Si l’utilisation de cocktails repose sur des principes simples, leurs mises en œuvre pour traiter des patients est quant à elle envisagée de deux manières différentes : une approche sur-mesure (personnalisée) ou prêt-à-porter (pour le plus grand nombre) [13].

Dans l’approche sur-mesure, il s’agit d’apporter le ou les bactériophages les plus actifs sur l’agent étiologique qui doit, par définition, être connu et isolé. La largeur du spectre du ou des bactériophages importe peu dès lors que ceux-ci infectent le pathogène causal. Le caractère personnalisé impose de choisir le ou les meilleurs candidats au sein d’une collection préétablie (phagothèque), ou du patient lui-même (exploitation de son « phagobiote ») ou encore plus simplement de l’environnement (isolement de novo). Cette approche est particulièrement pertinente dans le cadre des infections chroniques et/ou pour lesquelles un délai de prise en charge (nécessaire à l’exécution des tests d’activité bactériophage-bactérie) est possible.

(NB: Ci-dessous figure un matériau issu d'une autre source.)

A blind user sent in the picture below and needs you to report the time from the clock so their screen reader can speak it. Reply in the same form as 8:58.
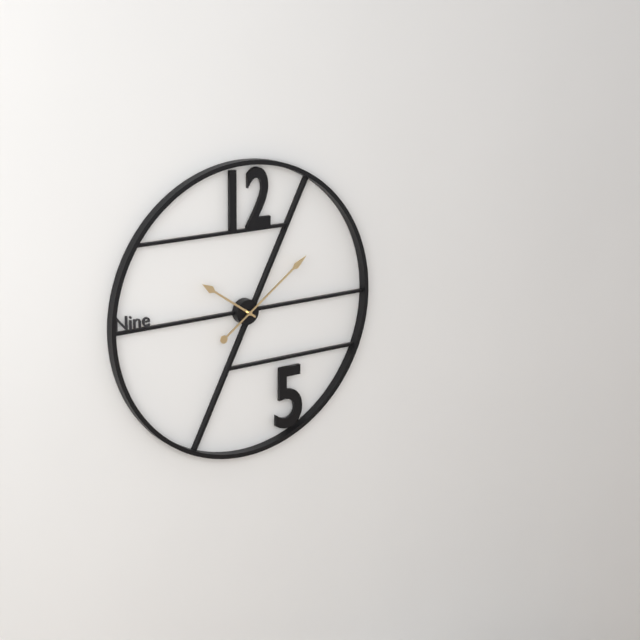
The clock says 10:09
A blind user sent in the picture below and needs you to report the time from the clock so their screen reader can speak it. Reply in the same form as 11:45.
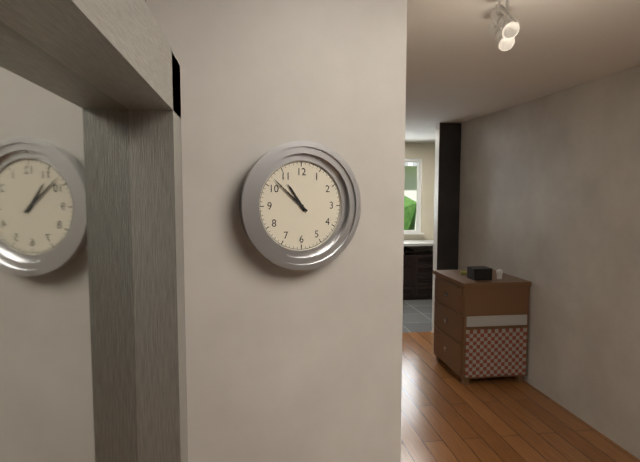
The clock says 10:52
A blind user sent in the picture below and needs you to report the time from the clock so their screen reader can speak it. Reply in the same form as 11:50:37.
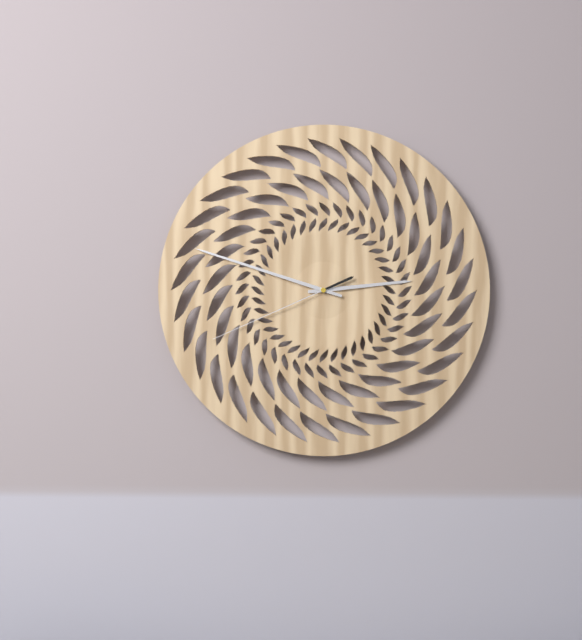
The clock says 2:48:41
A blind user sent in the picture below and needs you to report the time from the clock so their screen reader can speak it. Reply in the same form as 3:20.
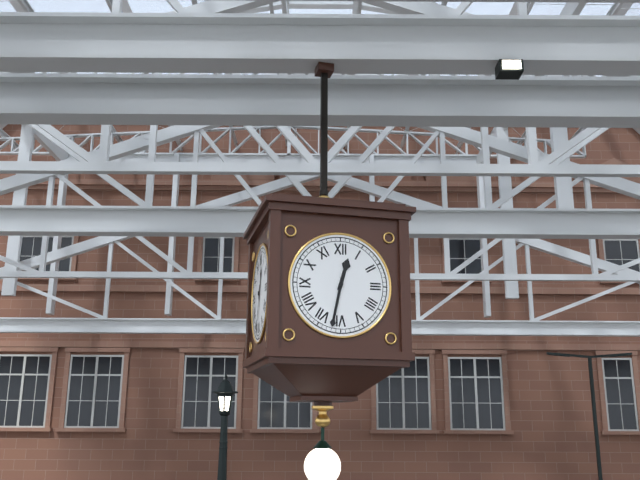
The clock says 12:32
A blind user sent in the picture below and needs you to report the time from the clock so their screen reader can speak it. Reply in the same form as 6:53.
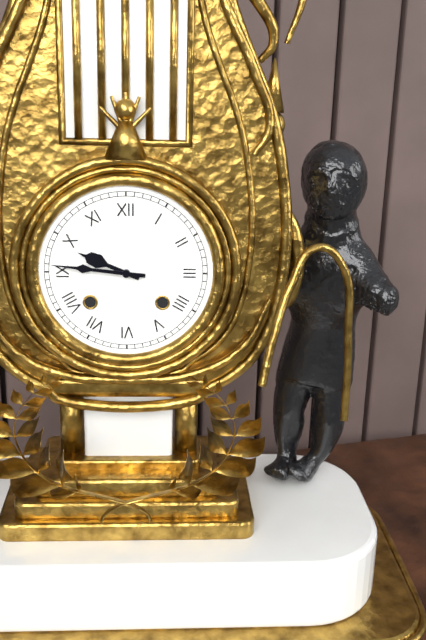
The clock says 9:46
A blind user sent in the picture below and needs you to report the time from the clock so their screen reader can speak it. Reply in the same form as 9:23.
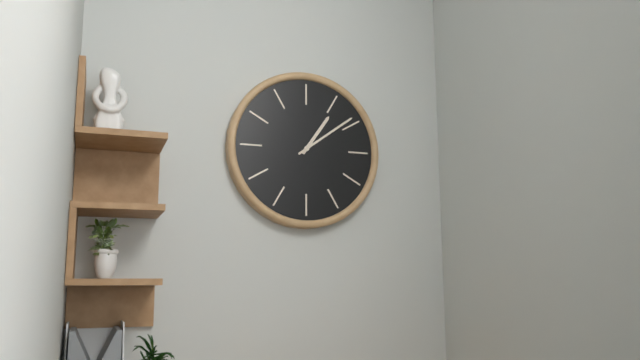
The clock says 1:09
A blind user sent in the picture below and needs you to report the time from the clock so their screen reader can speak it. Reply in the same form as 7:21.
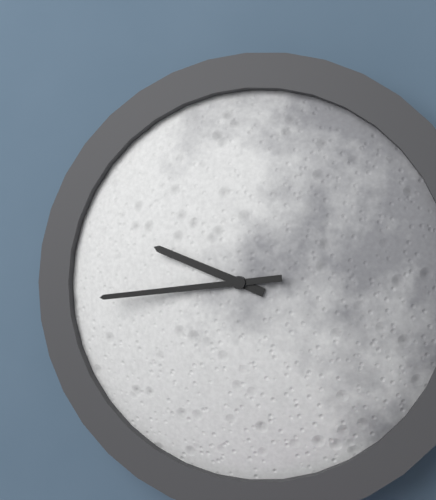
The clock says 9:44
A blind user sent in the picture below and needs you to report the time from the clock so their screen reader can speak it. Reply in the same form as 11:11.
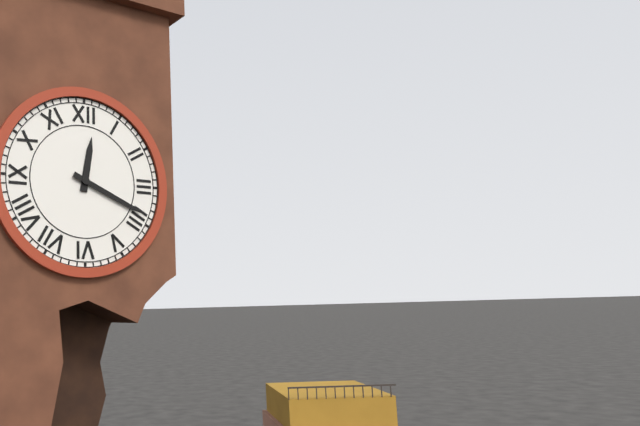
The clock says 12:19
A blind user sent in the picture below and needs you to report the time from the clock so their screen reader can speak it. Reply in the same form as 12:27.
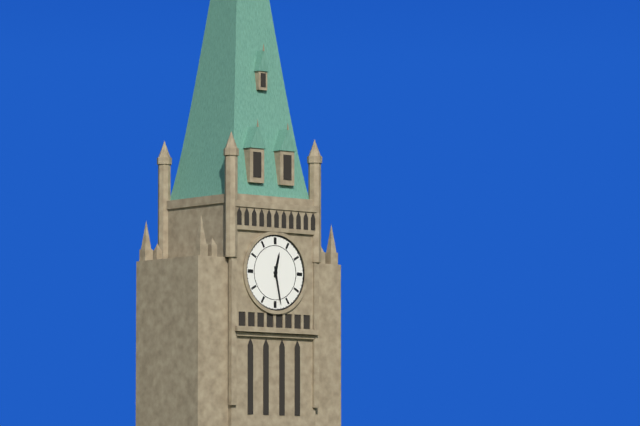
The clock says 12:28
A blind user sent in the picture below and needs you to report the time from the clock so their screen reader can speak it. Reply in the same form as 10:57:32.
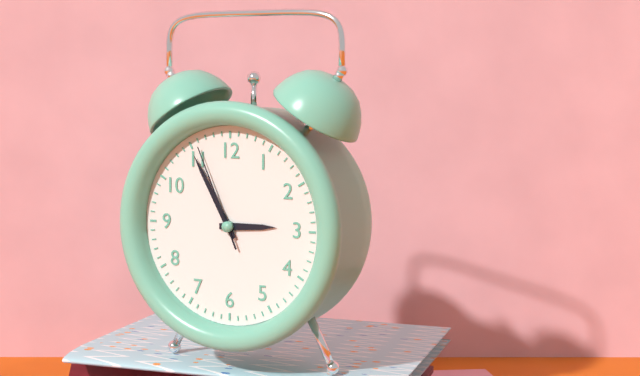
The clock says 2:55:56
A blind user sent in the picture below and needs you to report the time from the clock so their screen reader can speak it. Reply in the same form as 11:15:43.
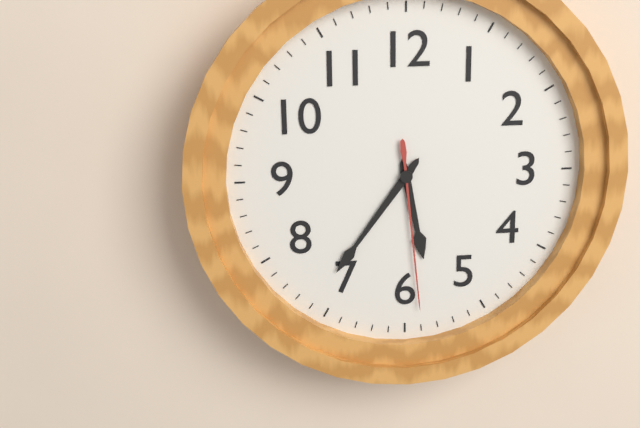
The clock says 5:36:29
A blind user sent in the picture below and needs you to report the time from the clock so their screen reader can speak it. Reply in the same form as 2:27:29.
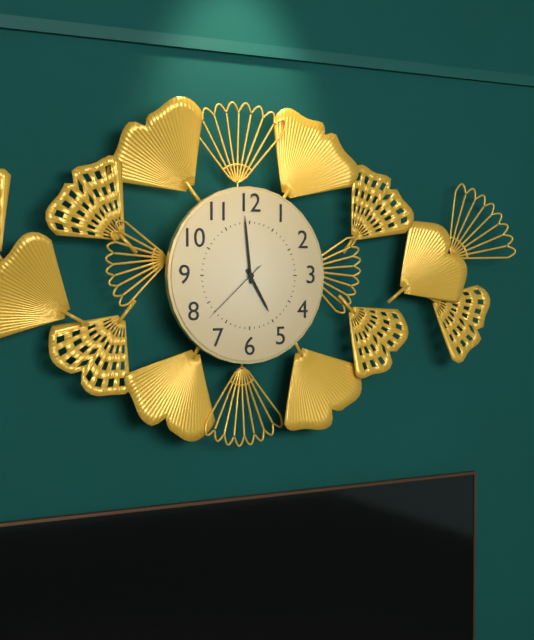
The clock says 4:59:38
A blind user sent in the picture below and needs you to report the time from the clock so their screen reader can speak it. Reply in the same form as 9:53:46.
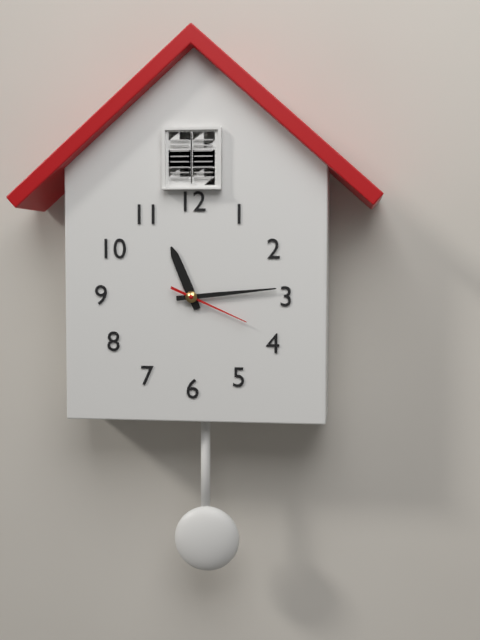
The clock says 11:14:19
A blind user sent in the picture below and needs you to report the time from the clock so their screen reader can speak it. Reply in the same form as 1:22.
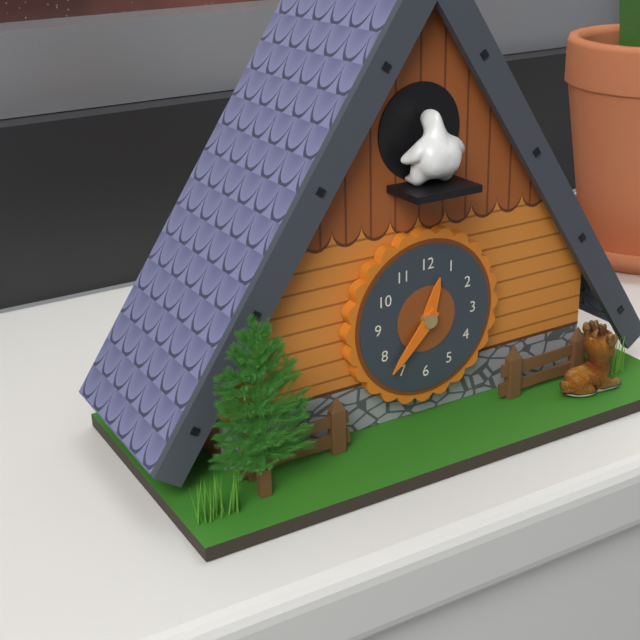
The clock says 12:37
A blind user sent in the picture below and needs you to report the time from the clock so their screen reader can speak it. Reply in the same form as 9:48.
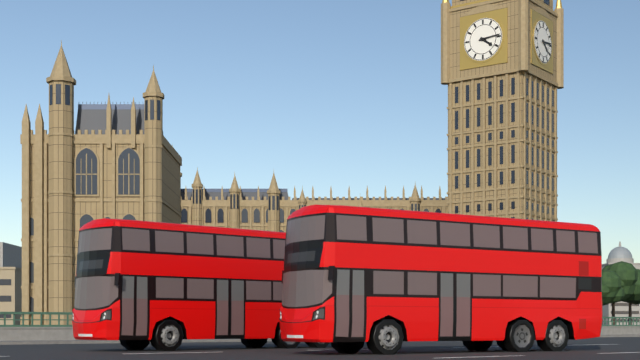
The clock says 4:14
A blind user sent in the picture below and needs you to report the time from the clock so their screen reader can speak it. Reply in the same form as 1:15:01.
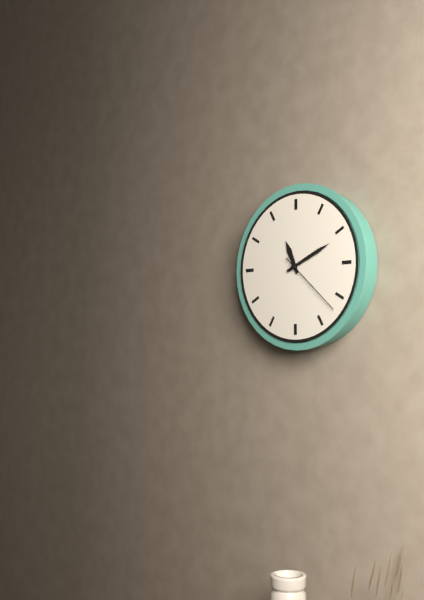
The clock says 11:11:22
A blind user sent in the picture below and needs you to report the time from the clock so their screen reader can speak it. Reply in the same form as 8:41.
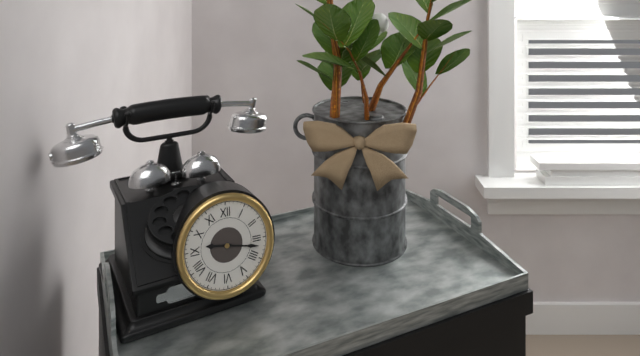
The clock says 9:17
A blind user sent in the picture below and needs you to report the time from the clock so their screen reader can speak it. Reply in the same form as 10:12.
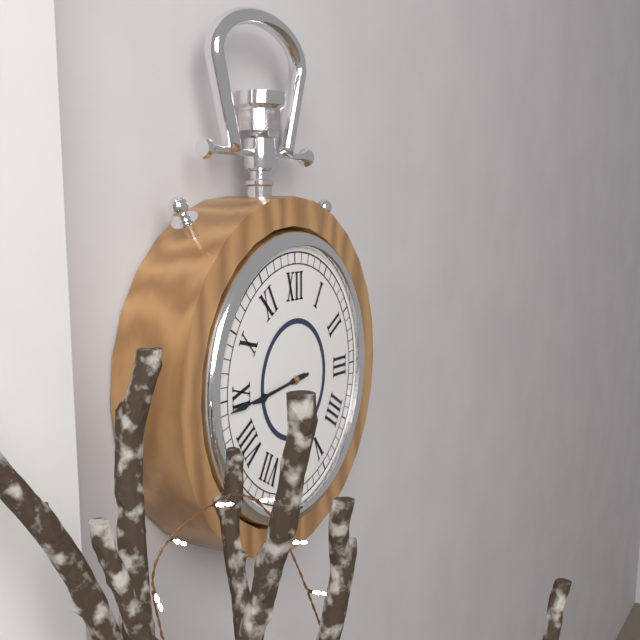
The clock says 8:44
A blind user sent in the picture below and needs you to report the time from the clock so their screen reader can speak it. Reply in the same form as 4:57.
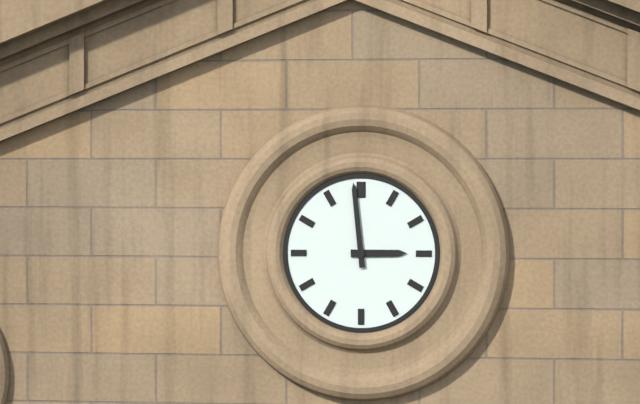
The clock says 2:59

Dans le cas du prêt-à-porter, il s’agit d’administrer un cocktail préétabli, dont le champ d’action a été déterminé au préalable. La conception d’un cocktail est idéalement basée sur des données épidémiologiques (E. coli est la bactérie retrouvée dans plus de 90 % des infections urinaires communautaires par exemple) et sur des données phénotypiques (par exemple 80 % des souches rencontrées dans ce type d’infection expriment tel phénotype spécifiquement ciblé par tel phage). Il est constitué de façon à obtenir la couverture la plus large possible des souches statistiquement les plus représentées dans un type d’infection donné. Il s’agit donc d’un cocktail permettant de cibler plusieurs souches bactériennes connues pour être impliquées dans les infections considérées. Toutefois cette stratégie est susceptible de laisser non couverte une fraction microbiologique épidémiologiquement moins représentée (pari microbiologique, au même titre que celui fait lors d’une antibiothérapie probabiliste).

Ces deux approches ne s’excluent pas l’une de l’autre et sont conceptuellement adaptables à chaque situation clinique. De plus, la réévaluation périodique de la composition de ces cocktails semble nécessaire afin de garantir une activité antibactérienne optimale, afin de s’adapter aux résistances des souches qui apparaitront inéluctablement et d’accompagner les modifications d’épidémiologie bactérienne [11].